Pepsi Co. is an international corporation that has distributed its products worldwide and gained recognition. They started producing and selling soft drinks that helped people survive the heat and served as an excellent addition to a delicious meal. The company also made snacks such as Lays, Doritos, and Cheetos. Currently, Pepsi Co. products are distributed in approximately 200 countries worldwide, revenue since 2020 has amounted to about 70-80 billion dollars. The company is developing the provision of additional snacks and drinks. All brands owned by this company give about one billion dollars a year. Since Pepsi Co. develops in different parts of the world, its corporation is multicultural. Employees and management preach the values of inclusiveness, freedom of opinion, environmental safety, and many others.

Pepsi Co. and Its Social Networks, Advertisement, and Informational Technologies

Pepsi Co. actively uses social networks in its advertising campaigns among customers and potential employees.
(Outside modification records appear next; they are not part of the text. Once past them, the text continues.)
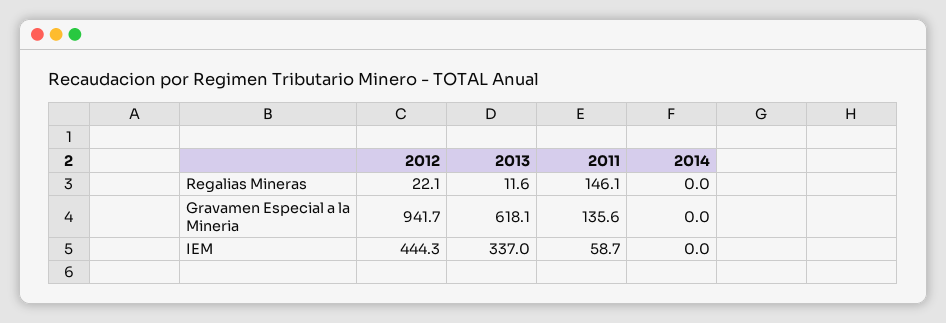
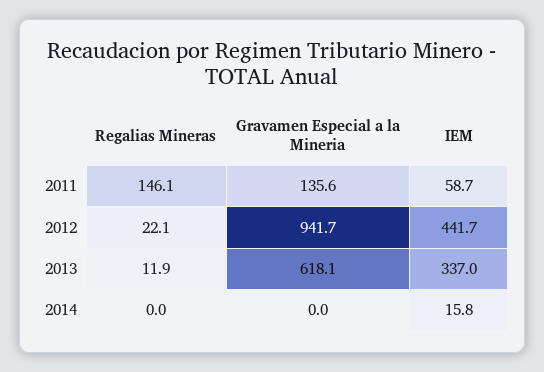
  {
    "2012": {
      "Regalias Mineras": 22.1,
      "Gravamen Especial a la Mineria": 941.7,
-     "IEM": 444.3
+     "IEM": 441.7
    },
    "2013": {
-     "Regalias Mineras": 11.6,
+     "Regalias Mineras": 11.9,
      "Gravamen Especial a la Mineria": 618.1,
      "IEM": 337
    },
    "2011": {
      "Regalias Mineras": 146.1,
      "Gravamen Especial a la Mineria": 135.6,
      "IEM": 58.7
    },
    "2014": {
      "Regalias Mineras": 0,
      "Gravamen Especial a la Mineria": 0,
-     "IEM": 0
+     "IEM": 15.8
    }
  }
They have LinkedIn, Facebook, and Twitter accounts that help them spread the word to young people. These people become either active buyers, fans of products, or come for an internship. LinkedIn is used most often for recruitment and finding interns; employees are required to label Pepsi Co. as a place of work to arouse the interest of others and show their pride. Facebook often uses contextual advertising and allows you to spread general information about the Pepsi Co community. In this regard, it is considered very productive and successful to include emotional variable into personalized services (Bielozorov et al., 2019, p. 189). Twitter helps develop trade by providing short information for buyers and stakeholders that can be scanned and memorized. These can be advertising slogans, provocative phrases, and pictures.
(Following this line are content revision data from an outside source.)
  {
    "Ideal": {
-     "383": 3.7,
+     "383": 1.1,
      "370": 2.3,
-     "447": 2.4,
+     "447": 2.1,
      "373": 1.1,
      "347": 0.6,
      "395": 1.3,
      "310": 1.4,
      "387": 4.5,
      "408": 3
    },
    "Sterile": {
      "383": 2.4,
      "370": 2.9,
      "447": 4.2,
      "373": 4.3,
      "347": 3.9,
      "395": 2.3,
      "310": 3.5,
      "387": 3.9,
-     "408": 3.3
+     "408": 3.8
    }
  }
New Informational Technologies in E-commerce

Sophisticated information technologies and the introduction of artificial intelligence would help Pepsi Co. create an online store shelf with detailed product photos. These photos could be presented not as a list but to imitate an actual store shelf. It would be a phenomenal breakthrough that would make it possible to shop with interest on the Pepsi Co. website. Usually, people spend a lot of time in such services because they like the design and work. This complex service required a lot of serious financial investments, but the result would have paid for itself in time. Some people would be able to compare such a service to an online game. For example, for large companies, Pepsi Co. can also create a convenient mobile application for buying their products and placing orders. After the lockdown, people still find apps for ordering goods or food convenient and continue to use them; it would help Pepsi Co. increase its sales steadily.
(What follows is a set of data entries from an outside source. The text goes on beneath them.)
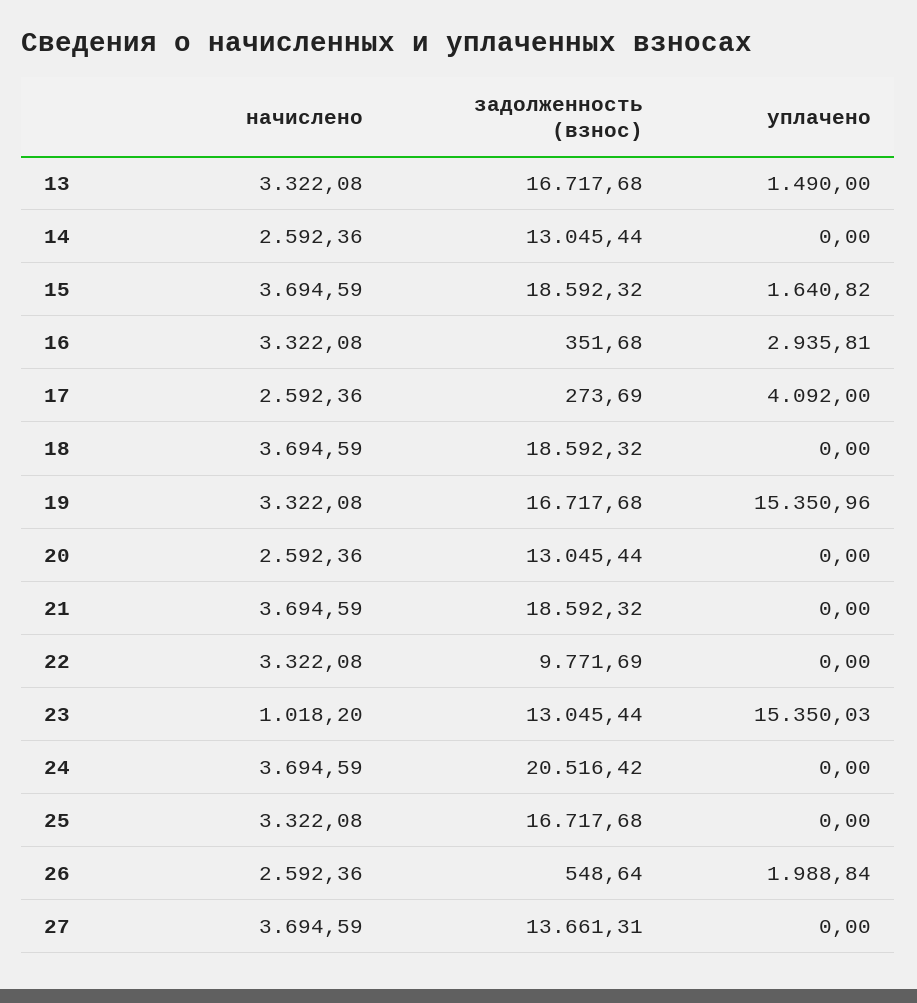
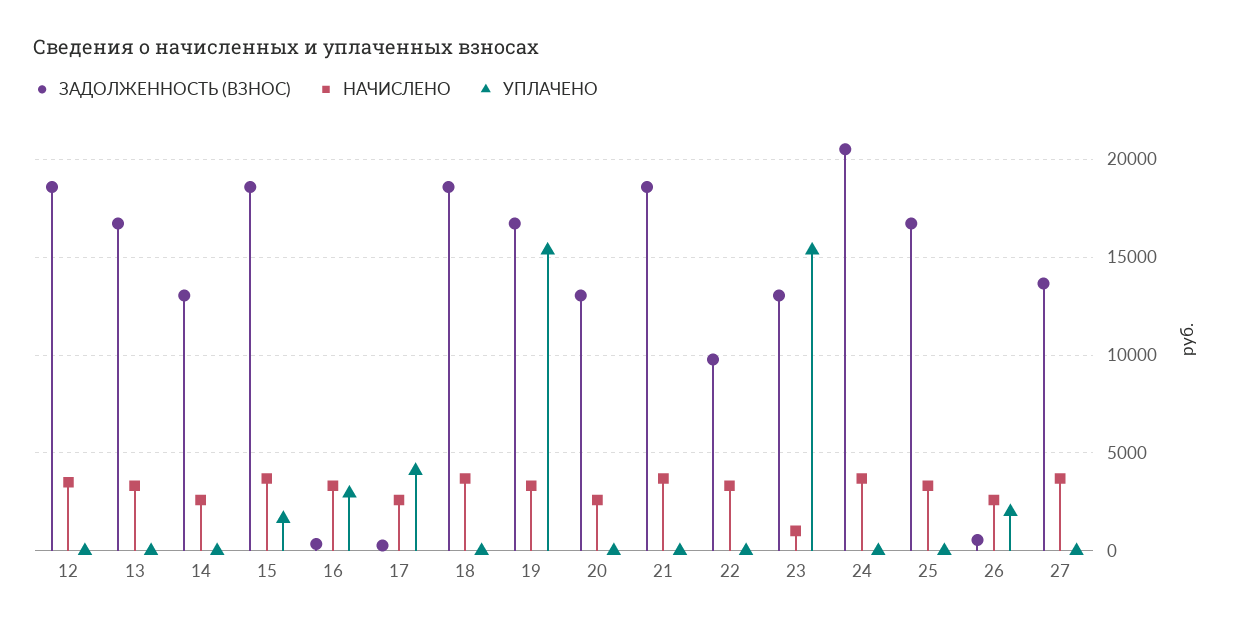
  {
    "начислено": {
      "13": 3322.08,
      "14": 2592.36,
      "15": 3694.59,
      "16": 3322.08,
      "17": 2592.36,
      "18": 3694.59,
      "19": 3322.08,
      "20": 2592.36,
      "21": 3694.59,
      "22": 3322.08,
      "23": 1018.2,
      "24": 3694.59,
      "25": 3322.08,
      "26": 2592.36,
-     "27": 3694.59
+     "27": 3694.59,
+     "12": 3500
    },
    "задолженность (взнос)": {
      "13": 16717.68,
      "14": 13045.44,
      "15": 18592.32,
      "16": 351.68,
      "17": 273.69,
      "18": 18592.32,
      "19": 16717.68,
      "20": 13045.44,
      "21": 18592.32,
      "22": 9771.69,
      "23": 13045.44,
      "24": 20516.42,
      "25": 16717.68,
      "26": 548.64,
-     "27": 13661.31
+     "27": 13661.31,
+     "12": 18500
    },
    "уплачено": {
-     "13": 1490,
+     "13": 0,
      "14": 0,
      "15": 1640.82,
      "16": 2935.81,
      "17": 4092,
      "18": 0,
      "19": 15350.96,
      "20": 0,
      "21": 0,
      "22": 0,
      "23": 15350.03,
      "24": 0,
      "25": 0,
      "26": 1988.84,
-     "27": 0
+     "27": 0,
+     "12": 0
    }
  }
Protection of Personal Data

The protection of personal information of online store users remains an important topic worthy of a separate detailed study; users can follow simple rules to feel calmer. As a precaution, people should not use the same password for all accounts, and do not share these passwords with friends, colleagues, or relatives (Liu et al., 2018). Users should be careful where they leave their address: it should be only delivery and mail services (Sannon et al., 2018). Managers who have access to user passwords bear full legal responsibility for their safety and leakage. Sometimes people should use a VPN if users do not want it to be visible when viewing certain products, where they come from, and who owns the IP address. People can also use the tabs opened in the browser in incognito mode.

References

Bielozorov, A., Bezbradica, M., & Helfert, M. (2019). The role of user emotions for content personalization in e-Commerce: Literature review. HCI in Business, Government and Organizations. eCommerce and Consumer Behavior, 177193. Web.

Liu, B., Ding, M., Zhu, T., Xiang, Y., & Zhou, W. (2018). Using adversarial noises to protect privacy in deep learning era. In 2018 IEEE Global Communications Conference (GLOBECOM), pp. 1-6. IEEE.

Sannon, S., Bazarova, N. N., & Cosley, D. (2018). Privacy lies: Understanding how, when, and why people lie to protect their privacy in multiple online contexts. Proceedings of the 2018 CHI Conference on Human Factors in Computing Systems. Web.